Mark Knopfler - 2023

(Credits: Apple Music)

Fri 28 November 2025 7:30, UK

When archaeologists unearthed the bones of a new type of dinosaur in Madagascar in 2001, they gave it the name Masiakasaurus knopfleri (“vicious lizard of Knopfler”) in honour of Mark Knopfler.

The creature didn’t really bear a striking resemblance to the Dire Straits frontman; the digging crew had just been listening to his music at the time, with one of the scientists claiming, “Whenever we played him, we found more of the skeletons”.

Knopfler himself was arguably at risk of becoming a rock and roll dinosaur at the start of the 21st century, 15 years removed from the astronomical heights of Dire Straits, when Brothers in Arms had made them the top-selling rock band in the world. For much of the ‘90s, he’d turned his focus more toward film soundtracks and producing records for his friends. With the release of 2000’s Sailing to Philadelphia, though, Knopfler had returned to the spotlight with a strong album of solo material that scored him his first Top 5 UK album in many moons.

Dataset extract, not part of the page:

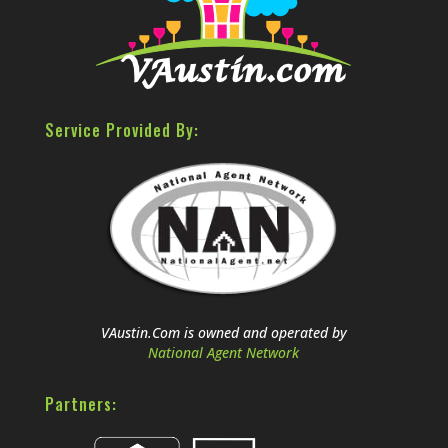
Service Provided By:
VAustin.Com is owned and operated by
National Agent Network
Partners:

Like much of the work throughout his career, Sailing to Philadelphia pulled much of its inspiration not from Knopfler’s own personal roots in the north of England, nor from Madagascar for that matter, but from the good old USA. The title track, in particular, was a showcase of Knopfler’s entrance into true middle age, as his obsession with a very long novel about 18th-century American history, Thomas Pynchon’s 1997 book Mason & Dixon, gave him the idea of trying to interpret the entire massive story into a single song. 

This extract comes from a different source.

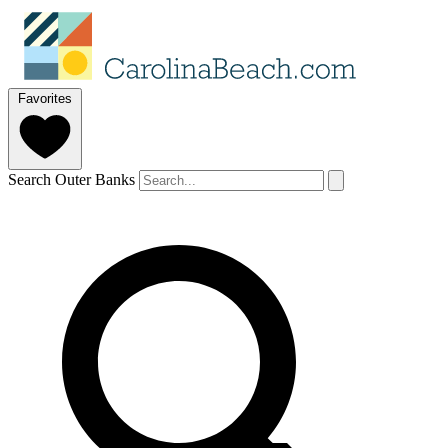
Favorites
Search Outer Banks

It was sort of like scoring a film, just instead of working alongside the director’s vision, Knopfler could bash and contort Pynchon’s 700-page epic into a bite-sized piece at his own discretion.

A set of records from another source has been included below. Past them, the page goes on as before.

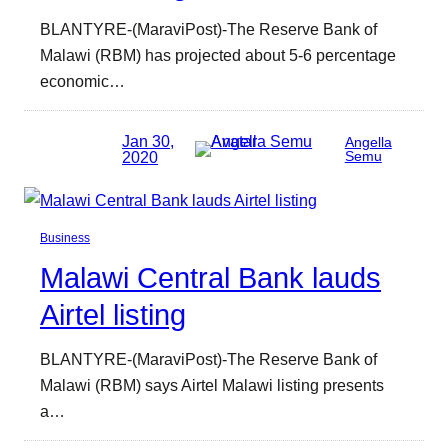
BLANTYRE-(MaraviPost)-The Reserve Bank of
Malawi (RBM) has projected about 5-6 percentage
economic…
Jan 30,
Angella
2020
Semu
Business
Malawi Central Bank lauds
Airtel listing
BLANTYRE-(MaraviPost)-The Reserve Bank of
Malawi (RBM) says Airtel Malawi listing presents
a…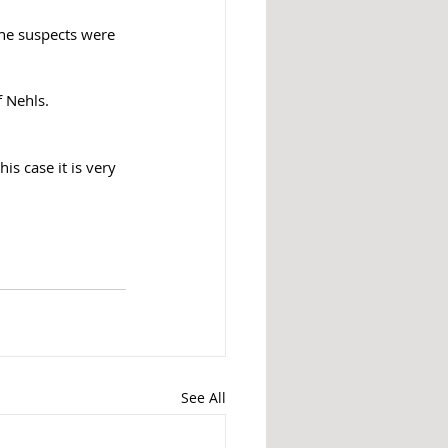
the suspects were 
f Nehls.
s case it is very 
See All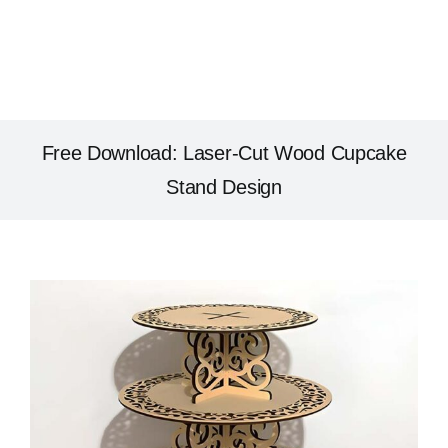
Free Download: Laser-Cut Wood Cupcake
Stand Design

“It’s a massive book reduced to four verses of a song,” Knopfler told the Ottawa Citizen in 2001, “A two-minute take on a two-ton book.” Technically, ‘Sailing to Philadelphia’ is a fairly lengthy ballad of five minutes and 29 seconds, but compared to Pynchon’s 33-hour audio book of Mason & Dixon, it does save one some time. “Mason & Dixon is about America, which is one the most fantastic stories of the last millennium and one that continues,” Knopfler explained, as if he were providing a belated blurb for the book’s dust jacket. 

In the song version, Knopfler casts himself as the surveyor and “Geordie boy” Jeremiah Dixon, who travels from England to America with astronomer Charles Mason, played by guest vocalist James Taylor. This was the real-life pair who established the famed Mason-Dixon line that would effectively divide the North from the South in colonial America.

“When Mason and Dixon were in America, it was a turning point,” said Knopfler, who appropriately read much of Pynchon’s book while jetting across the Atlantic himself, adding, “There was the beginning of the rumbles of independence. America was a colony of England at the time, and then it turned around and colonised the world with its music and films, and a great many other things. And of course, I was one of the victims of that musical influence.”

Somewhat ironically, Sailing to Philadelphia reached the Top 5 in a dozen different countries, but didn’t resonate quite as well on either side of the old Mason-Dixon Line, as the album topped out at number 60 in the States; a country not always in love with fact-checking its own history.